Zusammenfassung des Urteils B 2009/178: Verwaltungsgericht

O.B., ein sudanesischer Staatsangehöriger, reichte 2002 ein Asylgesuch in der Schweiz ein, das später abgelehnt wurde. Er erhob mehrere Beschwerden gegen die Ablehnungsentscheide, darunter auch gegen die Herausgabe von Akten im Zusammenhang mit einem Strafverfahren. Das Verwaltungsgericht entschied, dass die Akten des Ausländeramts dem Sicherheits- und Justizdepartement herausgegeben werden dürfen.
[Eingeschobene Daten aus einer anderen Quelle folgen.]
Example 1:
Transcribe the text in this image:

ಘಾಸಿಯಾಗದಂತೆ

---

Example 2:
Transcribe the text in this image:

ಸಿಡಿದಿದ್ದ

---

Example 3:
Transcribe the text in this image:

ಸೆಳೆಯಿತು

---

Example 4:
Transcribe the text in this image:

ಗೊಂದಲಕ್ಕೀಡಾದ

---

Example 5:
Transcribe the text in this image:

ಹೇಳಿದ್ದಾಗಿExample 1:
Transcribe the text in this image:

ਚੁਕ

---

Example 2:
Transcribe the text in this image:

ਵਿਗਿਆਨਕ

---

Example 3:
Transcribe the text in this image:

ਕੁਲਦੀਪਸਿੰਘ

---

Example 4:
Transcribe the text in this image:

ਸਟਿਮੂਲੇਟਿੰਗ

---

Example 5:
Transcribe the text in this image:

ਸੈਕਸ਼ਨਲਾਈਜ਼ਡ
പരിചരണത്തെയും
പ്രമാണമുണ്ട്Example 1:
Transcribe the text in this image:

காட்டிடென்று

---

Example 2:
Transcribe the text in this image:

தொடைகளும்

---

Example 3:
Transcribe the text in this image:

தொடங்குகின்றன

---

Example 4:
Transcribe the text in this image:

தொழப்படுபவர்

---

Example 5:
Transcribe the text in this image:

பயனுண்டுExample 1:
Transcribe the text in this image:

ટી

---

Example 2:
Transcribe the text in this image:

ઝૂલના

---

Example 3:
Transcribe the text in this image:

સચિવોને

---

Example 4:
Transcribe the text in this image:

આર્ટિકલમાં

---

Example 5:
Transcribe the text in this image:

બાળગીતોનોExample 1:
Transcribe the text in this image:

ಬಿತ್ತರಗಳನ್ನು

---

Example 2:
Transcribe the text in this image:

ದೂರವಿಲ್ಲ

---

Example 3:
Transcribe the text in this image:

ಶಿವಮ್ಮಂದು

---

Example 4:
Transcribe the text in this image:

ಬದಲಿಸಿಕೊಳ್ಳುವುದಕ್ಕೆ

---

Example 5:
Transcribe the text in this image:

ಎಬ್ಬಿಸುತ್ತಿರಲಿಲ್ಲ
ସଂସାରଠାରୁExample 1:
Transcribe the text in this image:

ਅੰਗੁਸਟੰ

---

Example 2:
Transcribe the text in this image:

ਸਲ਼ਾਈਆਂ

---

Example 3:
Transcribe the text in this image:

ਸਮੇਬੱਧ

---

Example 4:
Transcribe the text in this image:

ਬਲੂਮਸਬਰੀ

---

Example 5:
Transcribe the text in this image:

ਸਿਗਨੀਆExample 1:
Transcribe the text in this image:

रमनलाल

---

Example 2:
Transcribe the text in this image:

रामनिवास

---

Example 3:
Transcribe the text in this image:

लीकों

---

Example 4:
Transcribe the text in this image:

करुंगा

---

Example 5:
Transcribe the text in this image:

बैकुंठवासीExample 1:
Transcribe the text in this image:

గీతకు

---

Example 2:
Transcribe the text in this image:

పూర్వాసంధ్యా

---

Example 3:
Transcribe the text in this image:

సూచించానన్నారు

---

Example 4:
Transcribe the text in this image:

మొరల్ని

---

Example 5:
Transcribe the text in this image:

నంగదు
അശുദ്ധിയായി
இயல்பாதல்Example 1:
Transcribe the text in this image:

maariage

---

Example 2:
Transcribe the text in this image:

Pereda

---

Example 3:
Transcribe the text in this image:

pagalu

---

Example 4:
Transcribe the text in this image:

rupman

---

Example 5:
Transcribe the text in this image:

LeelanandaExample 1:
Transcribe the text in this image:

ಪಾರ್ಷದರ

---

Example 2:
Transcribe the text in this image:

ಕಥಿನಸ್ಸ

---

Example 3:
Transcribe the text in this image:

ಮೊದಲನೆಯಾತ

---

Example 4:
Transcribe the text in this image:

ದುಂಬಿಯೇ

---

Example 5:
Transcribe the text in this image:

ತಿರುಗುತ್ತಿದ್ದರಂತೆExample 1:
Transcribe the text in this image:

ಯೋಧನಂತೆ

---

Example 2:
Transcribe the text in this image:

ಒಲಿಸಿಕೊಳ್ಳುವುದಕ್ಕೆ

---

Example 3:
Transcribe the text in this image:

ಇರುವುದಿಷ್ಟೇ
O.B. argumentierte, dass die Asylakten Bundesakten seien und nicht herausgegeben werden sollten. Das Gericht stellte fest, dass die Akten dem Ausländeramt zuzuordnen sind und die Herausgabe rechtens ist, da öffentliche Interessen überwiegen. Die Beschwerde wurde abgewiesen, und O.B. erhielt die unentgeltliche Rechtspflege.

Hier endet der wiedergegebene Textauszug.